Enfin, une amélioration du cycle de production mondial devrait soutenir une croissance plus large des bénéfices. Après une période de vigueur liée à la pandémie, la demande mondiale de biens s’est considérablement atténuée en 2023. Toutefois, la hausse des indices de confiance dans le secteur manufacturier suggère que la situation de la demande pourrait s’améliorer, ce qui donnerait un coup de pouce au secteur industriel en particulier.

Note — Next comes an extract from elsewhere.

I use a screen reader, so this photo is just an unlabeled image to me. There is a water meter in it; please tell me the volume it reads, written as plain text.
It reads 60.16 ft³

À l’avenir, bien que nous anticipons des baisses des taux directeurs de la part de la Réserve fédérale au cours des 18 prochains mois, nous attendons également une stabilisation des taux d’intérêt à des niveaux plus élevés que ceux observés au cours des années 2010. Parallèlement au ralentissement, sans effondrement, de l’économie américaine, cette situation pourrait également soutenir les bénéfices des sociétés financières dans la mesure où les marges d’intérêt nettes restent plus élevées.

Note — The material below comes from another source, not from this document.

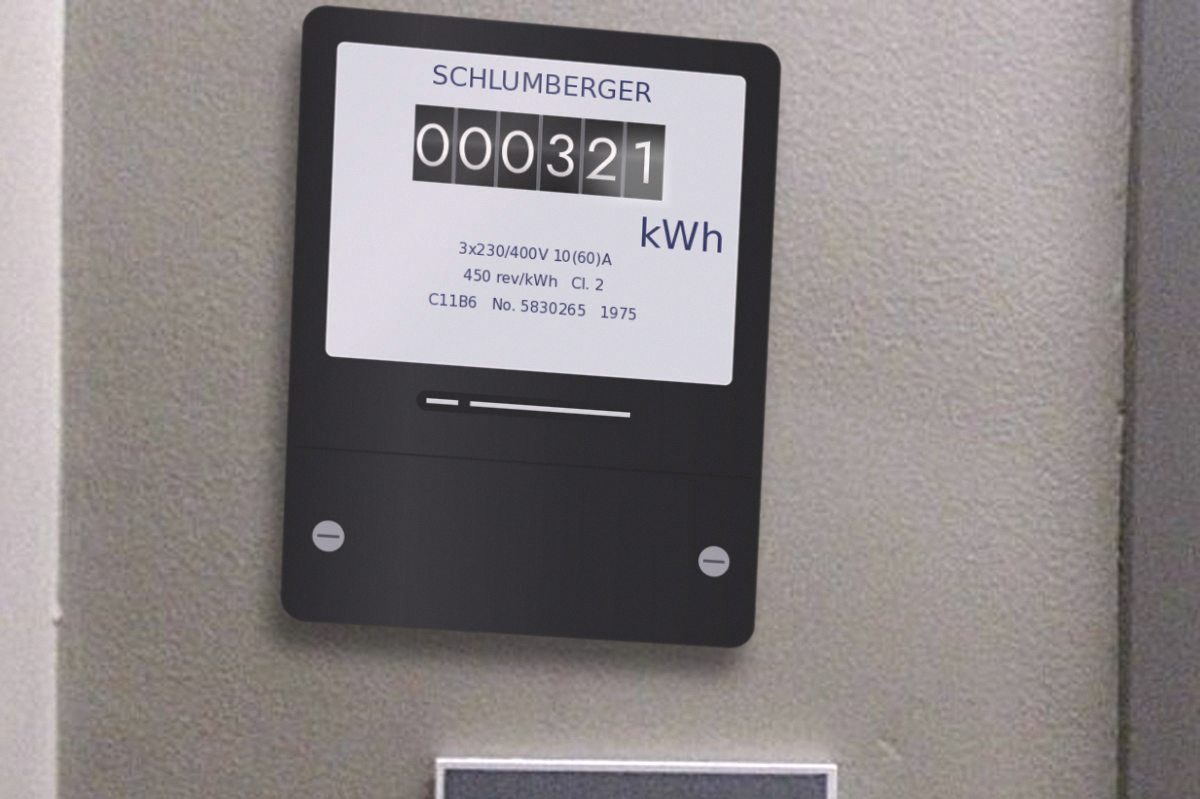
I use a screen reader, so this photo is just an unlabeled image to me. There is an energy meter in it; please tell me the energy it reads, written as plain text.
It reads 321 kWh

Le ralentissement est gérable, mais la récession est plus problématique
Si nous pensons qu’un ralentissement de l’activité américaine ne contredit pas nécessairement les prévisions de bénéfices actuelles, une récession remettrait clairement en question les prévisions de croissance des bénéfices à l’échelle de l’indice S&P 500 d’aujourd’hui. Des secteurs tels que l’industrie et la finance auraient du mal à atteindre les chiffres de bénéfices consensuels d’aujourd’hui dans une période d’intense faiblesse de la consommation.
Toutefois, une période de faiblesse économique significative ne constitue pas notre scénario de référence. Les fondamentaux des entreprises restent solides et les licenciements sont encore faibles. Une partie de la récente augmentation du taux de chômage aux États-Unis est liée à une forte immigration et à une forte participation, plutôt qu’à une augmentation du nombre de personnes sans emploi.

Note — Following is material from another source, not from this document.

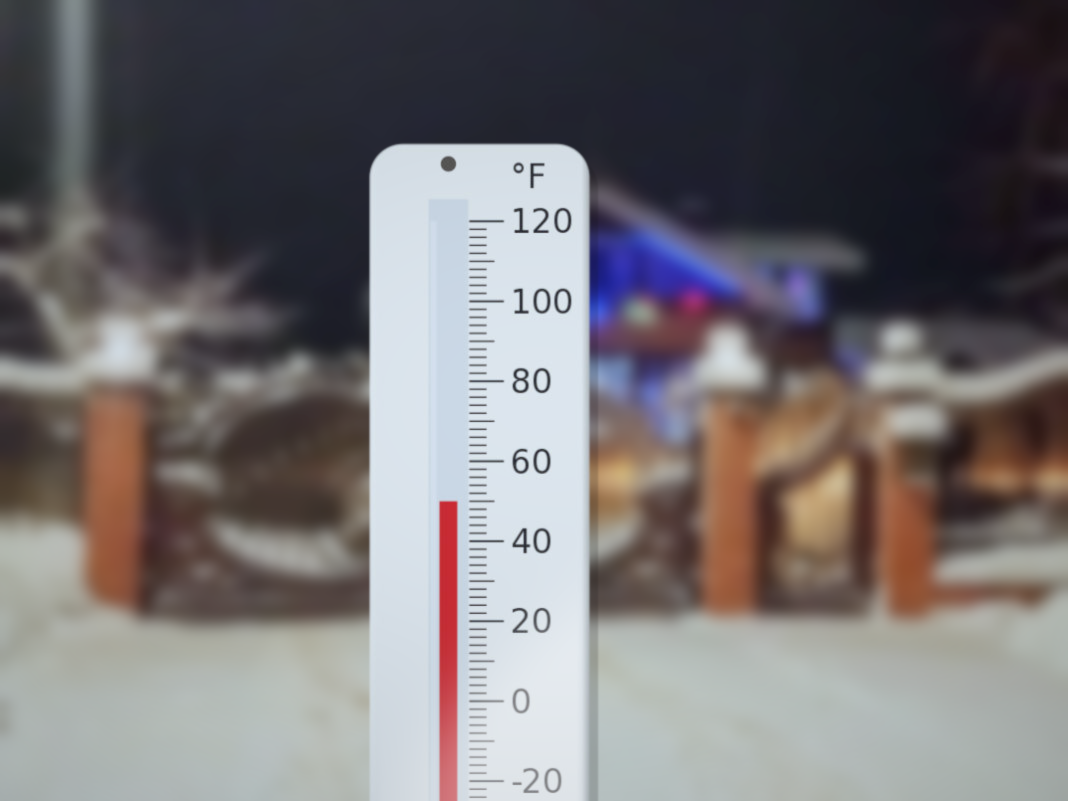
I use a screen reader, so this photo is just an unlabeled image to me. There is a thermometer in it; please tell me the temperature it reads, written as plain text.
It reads 50 °F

Même si les États-Unis connaissent un ralentissement, nous n’observons pas les excès qui sont généralement à l’origine d’une grave récession. Le niveau d’endettement des ménages est contenu et les niveaux d’investissement restent modérés.
Conclusion
Nous ne voyons aucune raison de nous préoccuper des fondamentaux du marché boursier américain. Les prévisions de bénéfices du consensus américain ne semblent pas exagérément optimistes compte tenu de notre scénario de base d’un ralentissement, plutôt que d’un effondrement, de l’économie américaine. Les investisseurs doivent garder à l’esprit que le S&P 500 ne représente pas l’économie américaine.
Néanmoins, les marchés resteront réactifs aux données entrantes étant donné la perception d’un risque accru de récession. Les investisseurs devraient donc vérifier leurs allocations en actions pour s’assurer que leurs portefeuilles ne sont pas trop sensibles à d’éventuelles déconvenues en matière de bénéfices ou à la volatilité des attentes économiques.
L’équilibre est essentiel. Il semble prudent d’opter pour une diversification entre les secteurs et les styles et de mettre l’accent sur les sociétés de qualité, compte tenu de l’incertitude toujours forte quant à l’avenir.